Consecutive indoor room images

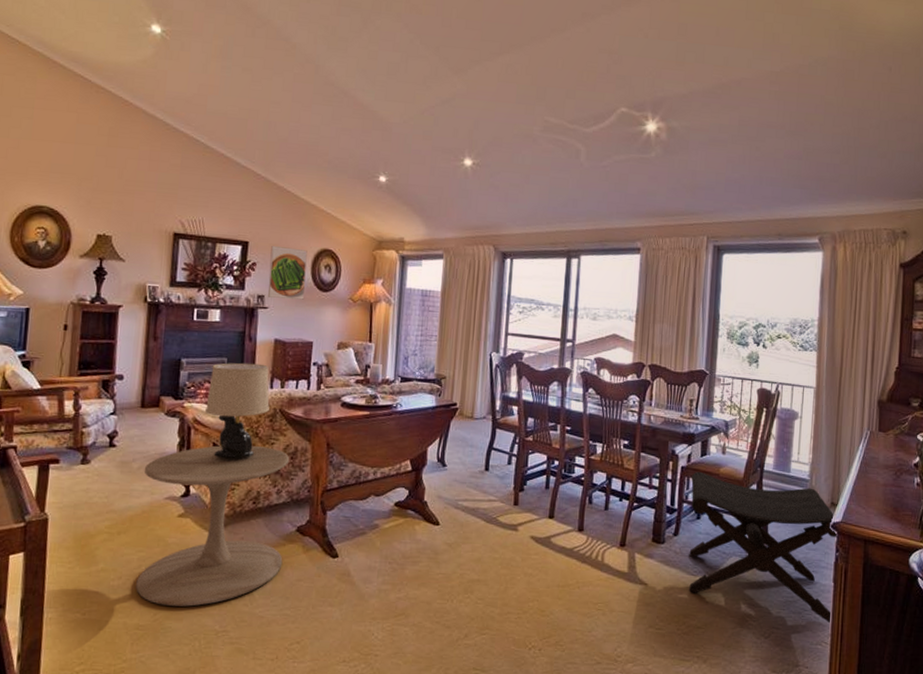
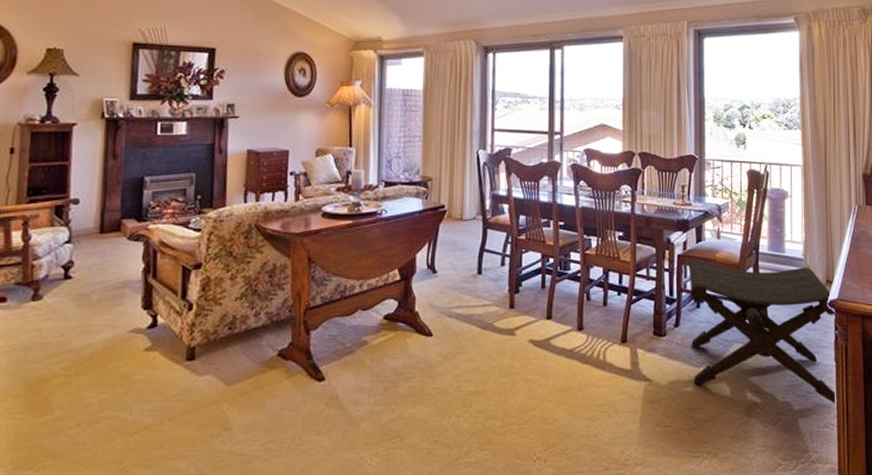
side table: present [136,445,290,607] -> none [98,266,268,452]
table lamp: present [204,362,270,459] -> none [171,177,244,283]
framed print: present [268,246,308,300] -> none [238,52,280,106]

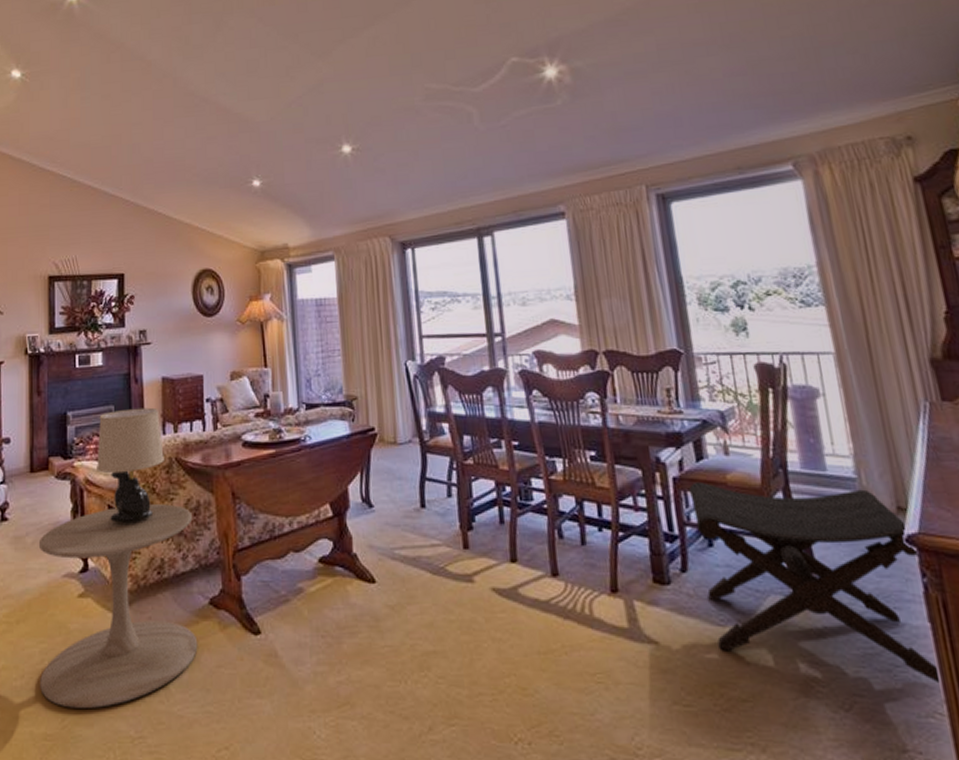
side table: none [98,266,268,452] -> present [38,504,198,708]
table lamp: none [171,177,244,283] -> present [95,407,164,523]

> _WHAT YOU HAVE TO DO_
Print the lines from the line with "table lamp: present" to the end of the data above. Include both ends, exclude the pictures, and add nothing else.

> _COMPLETED EXERCISE_
table lamp: present [204,362,270,459] -> none [171,177,244,283]
framed print: present [268,246,308,300] -> none [238,52,280,106]

side table: none [98,266,268,452] -> present [38,504,198,708]
table lamp: none [171,177,244,283] -> present [95,407,164,523]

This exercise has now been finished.